### STORED ROWS

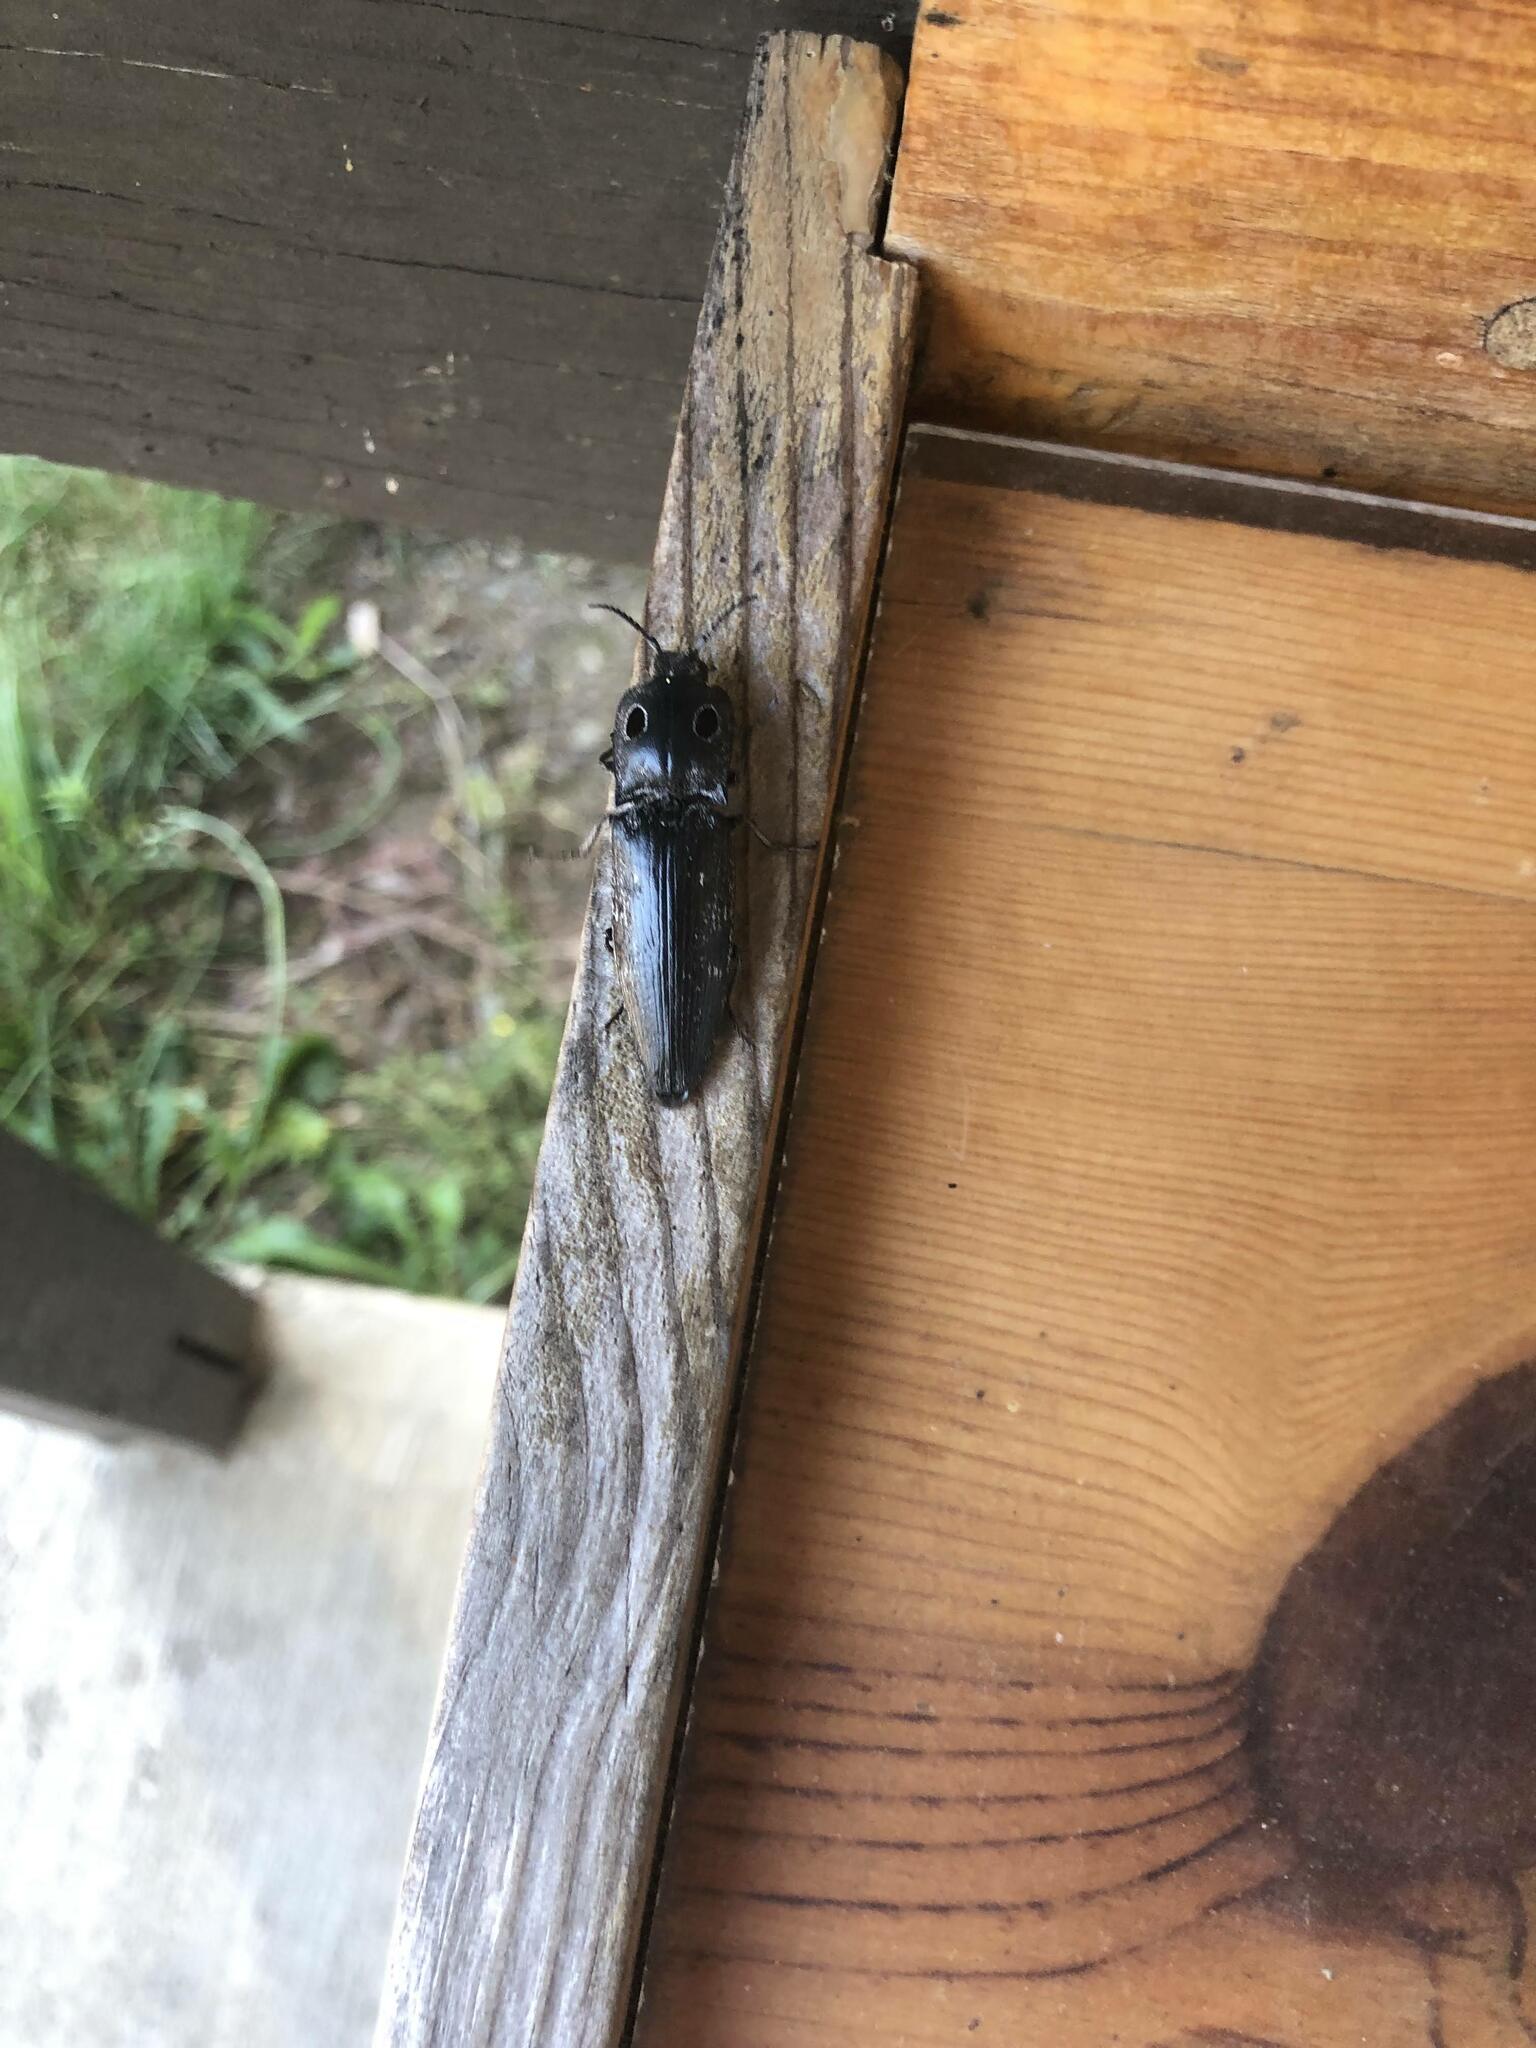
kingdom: Animalia
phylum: Arthropoda
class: Insecta
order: Coleoptera
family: Elateridae
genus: Alaus
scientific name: Alaus melanops
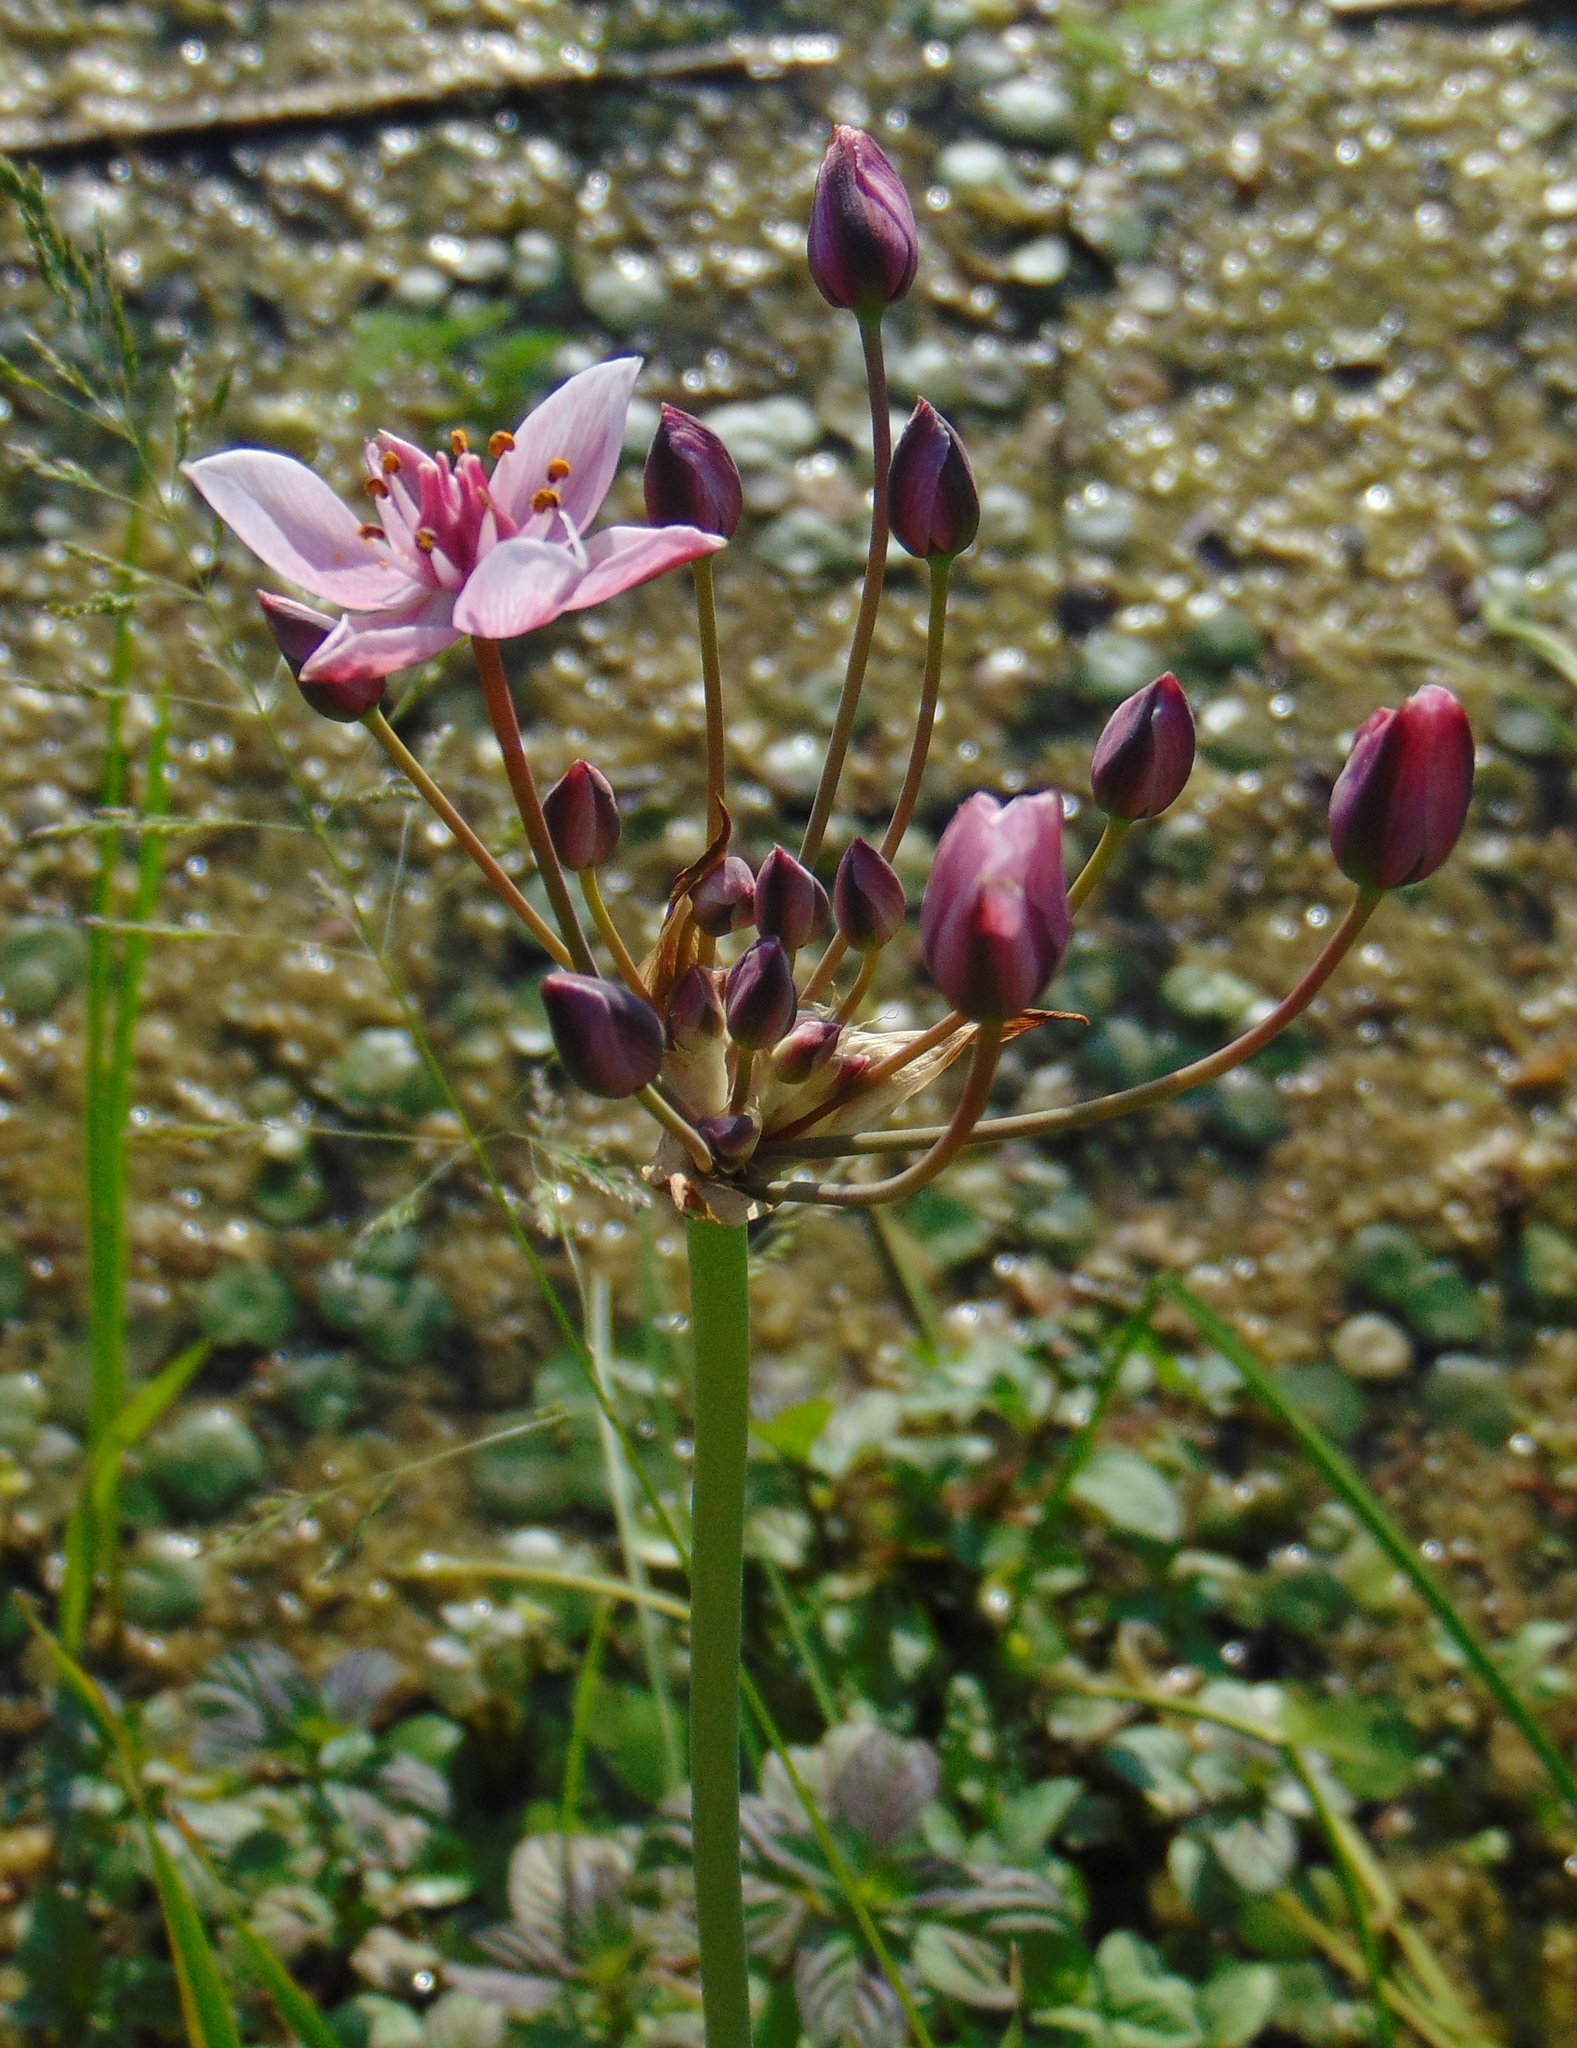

### TASK DIRECTIONS
Express the lines of all the rows above as a JSON list of strings, one string per line, with blank lines omitted. Exclude the pictures from the list.

### REPLY
[
  "kingdom: Animalia",
  "phylum: Arthropoda",
  "class: Insecta",
  "order: Coleoptera",
  "family: Elateridae",
  "genus: Alaus",
  "scientific name: Alaus melanops"
]